(TASK GOAL)
Rewrite the whole listing below as a numbered list with no blank lines, and leave out the pictures.

========================================================================

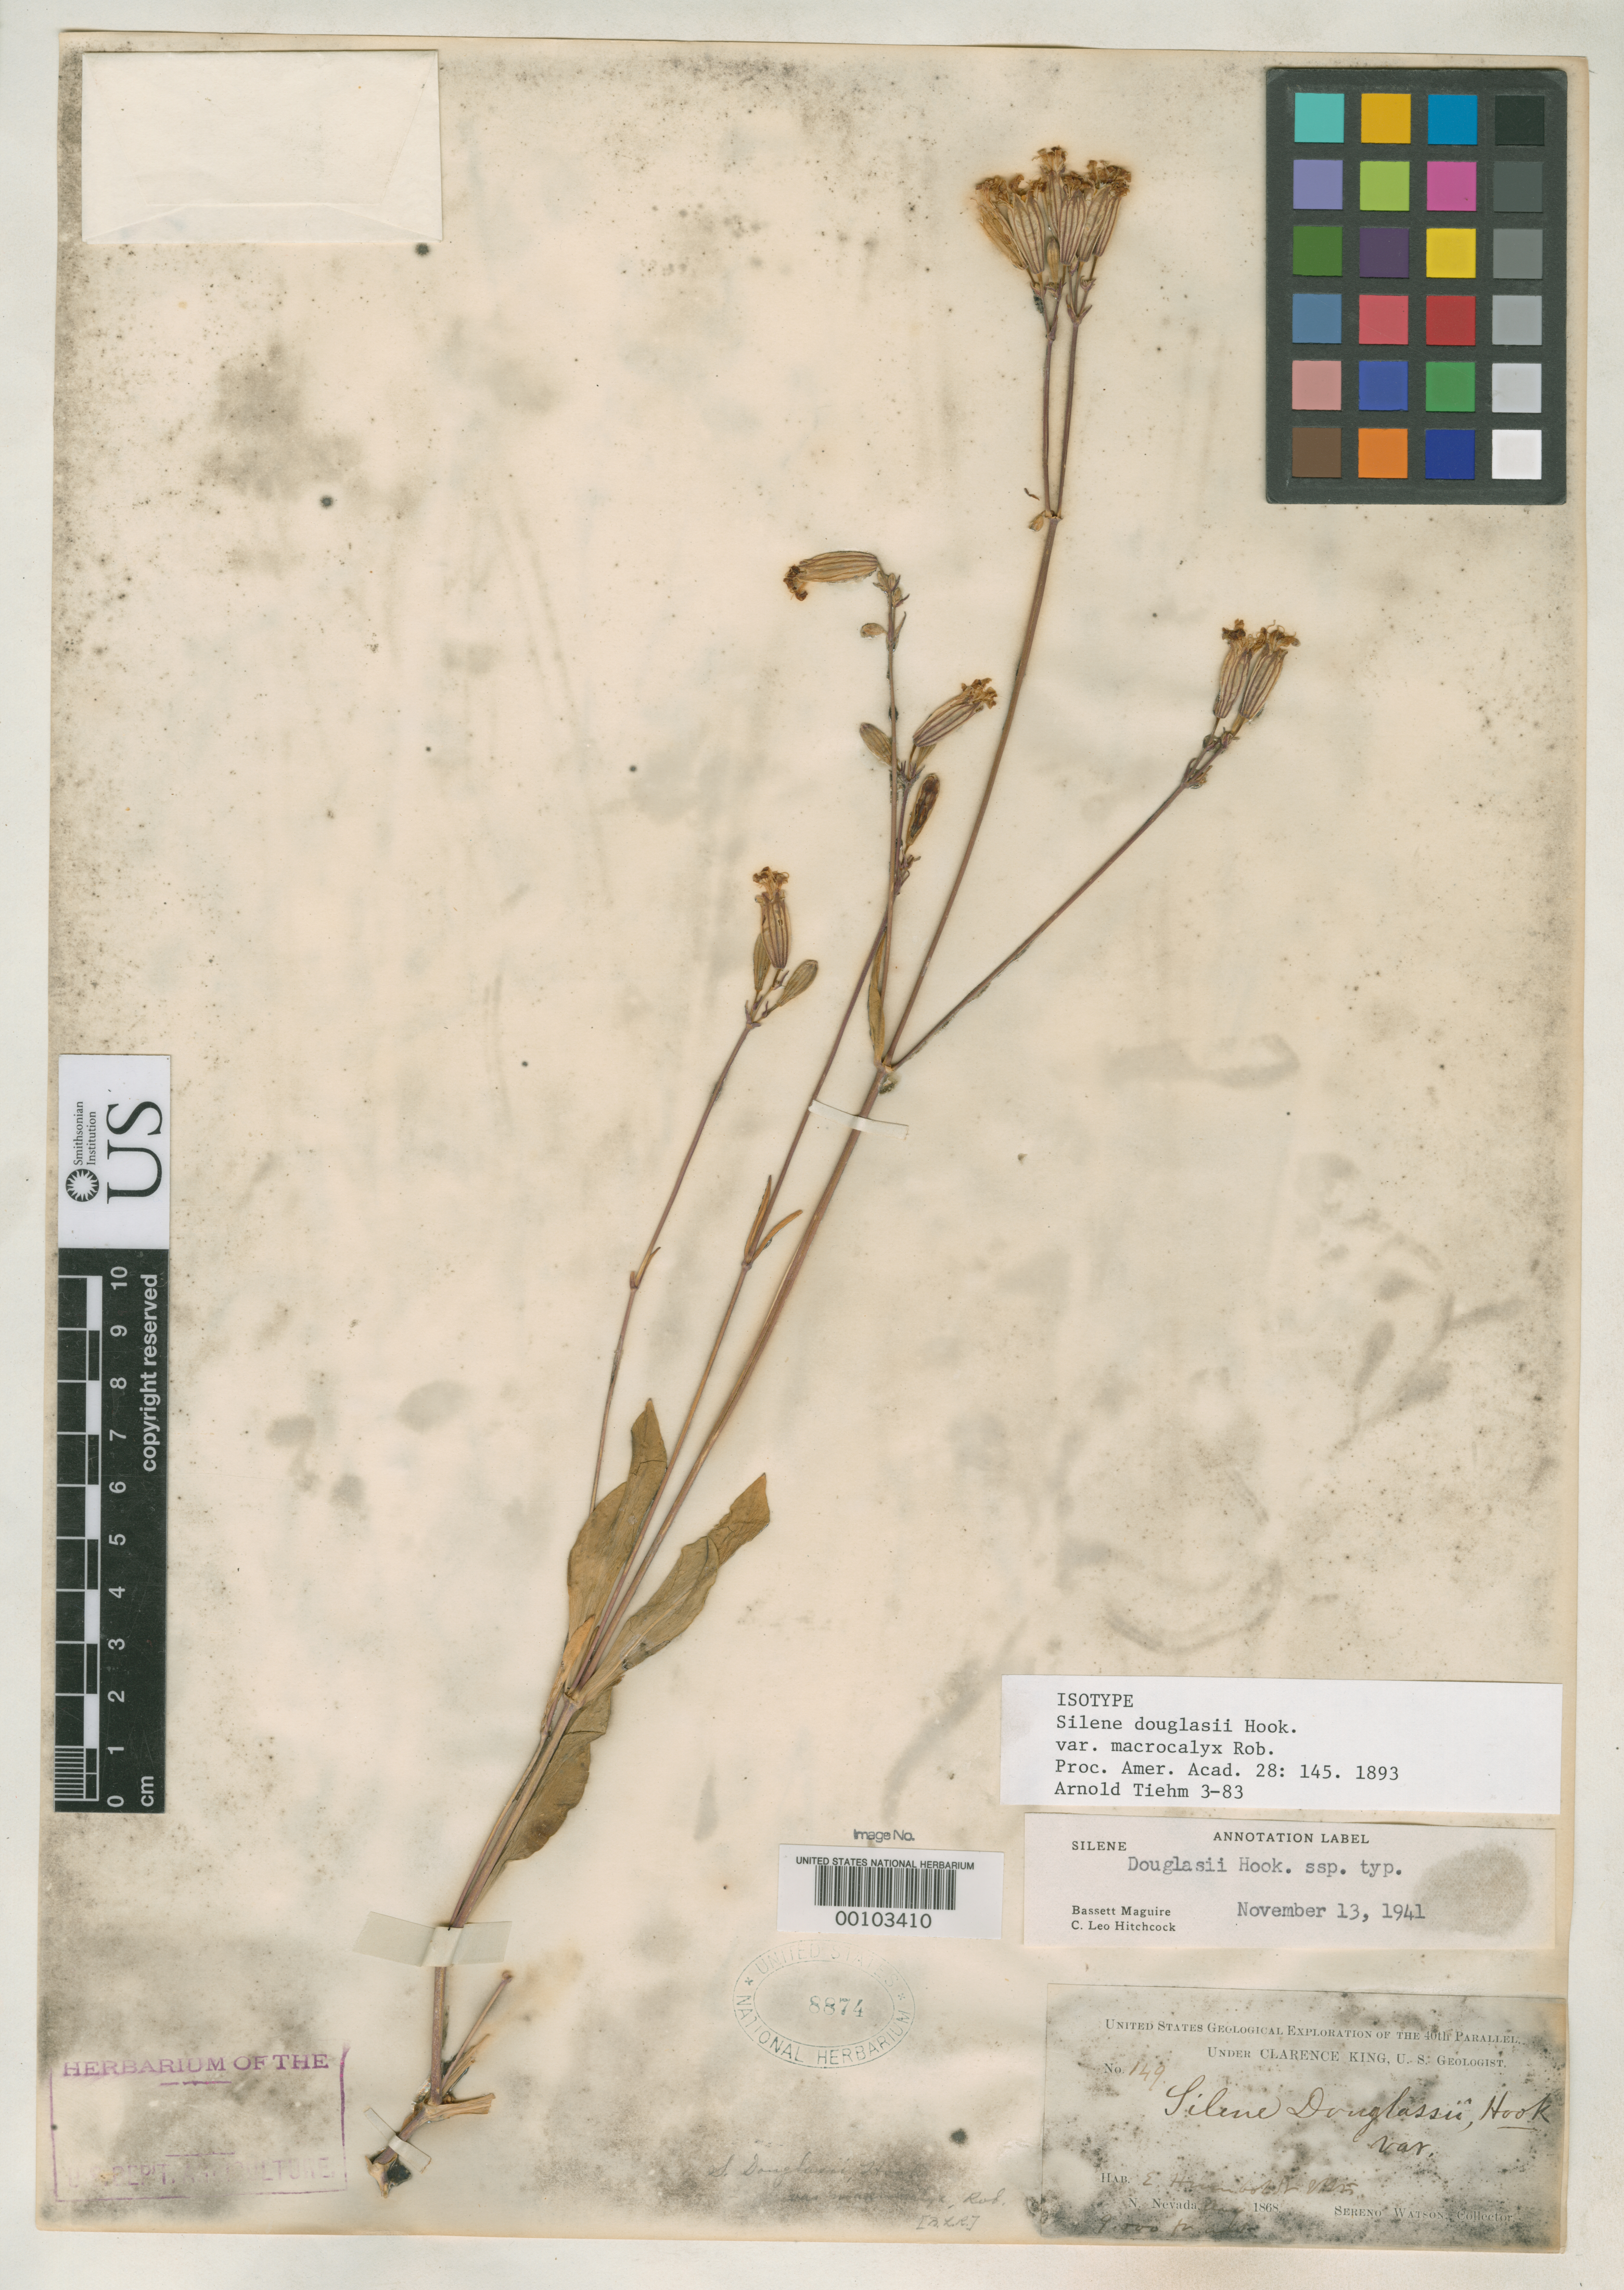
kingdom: Plantae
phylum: Tracheophyta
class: Magnoliopsida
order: Caryophyllales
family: Caryophyllaceae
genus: Silene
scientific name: Silene douglasii var. macrocalyx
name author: B.L. Rob.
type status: Isotype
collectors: S. Watson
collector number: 149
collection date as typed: Aug 1868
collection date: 1868-08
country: United States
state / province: Nevada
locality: East Humboldt Mtns.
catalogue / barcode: US 8874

========================================================================

(FINAL RESULT)
1. kingdom: Plantae
2. phylum: Tracheophyta
3. class: Magnoliopsida
4. order: Caryophyllales
5. family: Caryophyllaceae
6. genus: Silene
7. scientific name: Silene douglasii var. macrocalyx
8. name author: B.L. Rob.
9. type status: Isotype
10. collectors: S. Watson
11. collector number: 149
12. collection date as typed: Aug 1868
13. collection date: 1868-08
14. country: United States
15. state / province: Nevada
16. locality: East Humboldt Mtns.
17. catalogue / barcode: US 8874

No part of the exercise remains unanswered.